Hi
@Tracie1212, As a T1D, not as professional advice or opinion. And I am not wishing to criticise any insulin just pointing out about
how an insulin's action, dosage etc needs to be tailored to the person, not have the person being a contortionist to fit in with what the insulin is supposed to do or what the HCPs think it should do.
As I recall you have been experiencing a number of health troubles recently.
One would think that with such troubles one would need one to have some flexibility in one's insulin doses and types.
My view on insulins reputed to last greater than 24 hours and nearer perhaps 36 hours in some people, and it is a personal view, is that it is so long acting that any correction in dosage might take days to show up. That is fine if day to day one's life is fairly even and the combo of short and long acting insulin balances things nicely But
long-long acting insulins could likened to a very long ocean liner that any move of the steering wheel takes ages to show a change in direction.
Add to that how does anyone know if these insulins last 28 hours in everyone or longer maybe? Just because the drug company blurbs might say 28 hours (and doctors and nurses might have read that) does not prove it with everyone.
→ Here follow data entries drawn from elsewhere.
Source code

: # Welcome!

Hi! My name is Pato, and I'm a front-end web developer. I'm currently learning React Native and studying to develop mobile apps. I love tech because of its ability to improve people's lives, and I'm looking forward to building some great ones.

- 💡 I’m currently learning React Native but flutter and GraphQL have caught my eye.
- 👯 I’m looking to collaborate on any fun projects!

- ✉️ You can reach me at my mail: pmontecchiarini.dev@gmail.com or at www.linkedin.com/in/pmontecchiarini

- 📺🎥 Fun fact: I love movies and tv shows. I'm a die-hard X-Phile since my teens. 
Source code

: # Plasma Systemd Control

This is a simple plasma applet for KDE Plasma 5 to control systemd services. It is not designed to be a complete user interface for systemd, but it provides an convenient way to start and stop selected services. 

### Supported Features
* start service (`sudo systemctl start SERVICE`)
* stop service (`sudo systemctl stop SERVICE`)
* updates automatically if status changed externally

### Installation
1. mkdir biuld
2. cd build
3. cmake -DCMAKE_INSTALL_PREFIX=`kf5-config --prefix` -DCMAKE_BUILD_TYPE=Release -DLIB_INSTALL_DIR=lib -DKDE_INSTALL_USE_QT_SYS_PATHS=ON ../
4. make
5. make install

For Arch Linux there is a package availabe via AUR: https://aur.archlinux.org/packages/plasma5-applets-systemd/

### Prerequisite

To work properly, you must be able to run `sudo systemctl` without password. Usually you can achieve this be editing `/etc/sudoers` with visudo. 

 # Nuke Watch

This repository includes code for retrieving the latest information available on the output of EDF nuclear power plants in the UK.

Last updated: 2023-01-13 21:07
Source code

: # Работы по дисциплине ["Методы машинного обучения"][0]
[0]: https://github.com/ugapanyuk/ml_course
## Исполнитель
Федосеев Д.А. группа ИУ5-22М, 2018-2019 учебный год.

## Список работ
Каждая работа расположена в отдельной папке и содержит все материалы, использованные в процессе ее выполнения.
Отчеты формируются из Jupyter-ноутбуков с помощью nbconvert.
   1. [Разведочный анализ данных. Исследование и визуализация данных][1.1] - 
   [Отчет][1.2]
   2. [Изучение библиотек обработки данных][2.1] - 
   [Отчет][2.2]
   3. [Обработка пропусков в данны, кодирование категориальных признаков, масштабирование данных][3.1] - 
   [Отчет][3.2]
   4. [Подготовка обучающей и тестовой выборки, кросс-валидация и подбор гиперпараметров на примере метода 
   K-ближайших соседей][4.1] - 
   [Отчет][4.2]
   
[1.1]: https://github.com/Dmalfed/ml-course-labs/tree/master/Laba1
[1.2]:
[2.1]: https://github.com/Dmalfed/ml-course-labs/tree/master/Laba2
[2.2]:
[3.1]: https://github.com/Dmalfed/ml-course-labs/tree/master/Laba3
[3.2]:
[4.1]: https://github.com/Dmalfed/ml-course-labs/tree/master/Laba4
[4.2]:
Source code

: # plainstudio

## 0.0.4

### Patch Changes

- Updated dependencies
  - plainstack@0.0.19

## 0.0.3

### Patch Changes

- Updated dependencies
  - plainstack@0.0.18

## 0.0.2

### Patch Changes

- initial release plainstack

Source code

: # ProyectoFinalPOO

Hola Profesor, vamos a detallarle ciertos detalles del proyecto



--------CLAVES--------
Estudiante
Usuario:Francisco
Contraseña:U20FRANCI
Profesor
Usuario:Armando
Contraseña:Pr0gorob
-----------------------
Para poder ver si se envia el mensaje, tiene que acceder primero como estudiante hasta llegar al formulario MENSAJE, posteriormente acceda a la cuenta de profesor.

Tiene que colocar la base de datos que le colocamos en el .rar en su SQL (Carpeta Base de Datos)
What if it lasts say 32 hours so that there is an overlap of say 8 hours with yesterday's injection of long-long acting insulin?
The dosages might be stacking up making hypos more likely.
My endo and diabetes nurse are always concerned that my diabetes control does not lead to recurring hypos, particularly at night.
Hypos, they both say, are more immediately dangerous than the high blood sugars. And your endo is saying put up with this for the next 6 months??
Yes, I agree that whilst tiredness from recurring hypos would certainly tire me out that other things need checking.
BUT - would your nurse perhaps listen to you about having a more flexible regime? You know that fiddling with your current long-acting insulin is not getting you anywhere fast except for further hypo risk.
Recurring hypos is one very legitimate reason to consider an insulin pump for example where at least flexibility is easier (usually)!! to achieve and hypos to be prevented ??
And those of one a pump know that the
basal insulin requirements vary say between morning and evening. One cannot as easily 'tune' one's long-acting insulin to account for this. Or perhaps a less long acting insulin which can be altered more easily to prevent hypos at night.
Also, my view, is that some. not all, doctors and nurses like to try new things - not on themselves but their patients!! There is the thought that being newer it should be better. But that is like saying that the new product is a fancy glove, if it fits perfectly well and good, but if it does not why try to have one's hand forced into it when it does not fit?
And is expecting you to undergo another 6 months of battling away on this long-acting insulin, just to 'deserve' say a pump or change to another insulin whilst hypos reign, a fair thing for you? The doctor and the nurse are not inconvenienced or facing evenings/nights with dread, are they?
Please consider what I have said as thoughts with which to decide if you wish to challenge the current situation you have been relegated to. It is just a point of view, that we are individuals each with different needs and our individuality needs to be fully acknowledged by HCPs.
Time does not always heal if we are placed on the wrong track. If you have someone who could advocate for you that might also help. I do not have that local knowledge but ? advocates for people seeking pumps or seeking redress about their treatment maybe??
Best Wishes to a more energetic and less hypo future!!